EXERCISE BRIEF: Extend the passage on the meniscus implant for middle-aged knee patients, continuing directly after its final sentence.

In the younger population, (<40 yrs.) surgical options e.g., allograft transplants and artificial scaffolds are available and have been shown to be effective. For middle aged patients, the clinical benefit from surgical intervention of a degenerated meniscus has only been reported in a fraction of the patients. However, these patients are still too young for more aggressive treatments such as unicompartmental or total knee arthroplasty.

The meniscus implant is a non-degradable polymer-based spacer which is inserted into the medial compartment of the knee between the tibia and femur by a mini-arthrotomy, without requiring attachment or bone resection. It was hypothesized that the implant could relieve pain by restoring the pressure distribution function. This paper presents the first experience of 3 Israeli sites (out of 7 sites participating in the study).

SUPPLIED INFORMATION:
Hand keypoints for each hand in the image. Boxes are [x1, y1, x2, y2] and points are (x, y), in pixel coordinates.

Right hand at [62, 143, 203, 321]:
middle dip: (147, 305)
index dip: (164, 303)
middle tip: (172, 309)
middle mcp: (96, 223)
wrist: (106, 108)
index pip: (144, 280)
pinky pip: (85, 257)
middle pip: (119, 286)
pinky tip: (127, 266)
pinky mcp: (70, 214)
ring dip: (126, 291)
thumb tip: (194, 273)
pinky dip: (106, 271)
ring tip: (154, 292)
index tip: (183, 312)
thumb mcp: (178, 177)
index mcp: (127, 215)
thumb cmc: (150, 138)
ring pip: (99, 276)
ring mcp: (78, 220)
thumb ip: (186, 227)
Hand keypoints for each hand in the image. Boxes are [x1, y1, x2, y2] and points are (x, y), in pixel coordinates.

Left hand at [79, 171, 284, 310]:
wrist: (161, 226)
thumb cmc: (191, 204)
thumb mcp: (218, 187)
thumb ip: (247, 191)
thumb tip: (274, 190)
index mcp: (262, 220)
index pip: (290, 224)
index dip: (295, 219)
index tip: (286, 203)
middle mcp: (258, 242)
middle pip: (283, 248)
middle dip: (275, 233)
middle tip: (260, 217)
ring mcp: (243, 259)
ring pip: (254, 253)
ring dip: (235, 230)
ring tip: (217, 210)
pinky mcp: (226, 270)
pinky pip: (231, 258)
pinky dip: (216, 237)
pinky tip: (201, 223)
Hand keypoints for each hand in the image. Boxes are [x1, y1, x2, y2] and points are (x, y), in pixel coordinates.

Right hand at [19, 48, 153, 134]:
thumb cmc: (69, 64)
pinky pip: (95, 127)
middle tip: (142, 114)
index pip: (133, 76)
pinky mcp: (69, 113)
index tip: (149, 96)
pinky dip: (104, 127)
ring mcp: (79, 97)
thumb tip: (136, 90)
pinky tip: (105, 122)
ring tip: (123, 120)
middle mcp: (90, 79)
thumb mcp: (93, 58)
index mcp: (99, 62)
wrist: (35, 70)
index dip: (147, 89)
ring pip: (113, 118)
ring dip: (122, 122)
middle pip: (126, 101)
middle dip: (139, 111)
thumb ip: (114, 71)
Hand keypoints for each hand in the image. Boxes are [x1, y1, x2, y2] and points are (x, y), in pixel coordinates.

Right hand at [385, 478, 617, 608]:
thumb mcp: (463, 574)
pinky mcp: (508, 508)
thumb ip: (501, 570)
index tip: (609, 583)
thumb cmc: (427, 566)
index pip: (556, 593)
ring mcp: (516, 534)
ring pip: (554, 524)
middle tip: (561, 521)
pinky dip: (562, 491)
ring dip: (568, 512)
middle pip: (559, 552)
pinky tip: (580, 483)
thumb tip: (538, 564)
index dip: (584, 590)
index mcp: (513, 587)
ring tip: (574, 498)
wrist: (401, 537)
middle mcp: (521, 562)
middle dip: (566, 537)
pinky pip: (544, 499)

ANSWER BOX:
Thirty patients aged 36 to 70 years were treated with the implant after signing an informed consent and meeting the criteria defined in the Ethics Committee approved protocol. All of the patients reported medial knee pain which was associated with either a severely degenerated meniscus (∼25%) or post-meniscectomy knee pain (∼75%). Patients with evidence of grade IV medial articular cartilage loss or instability were excluded from the study. Primary clinical outcome was measured by the KOOS scale over 12 months, with secondary outcomes measured by IKDC subjective, EQ-5D and VAS questionnaires for pain. Serial MRI scans were taken at 6 weeks and 12 months of follow-up to evaluate the condition of the articular cartilage.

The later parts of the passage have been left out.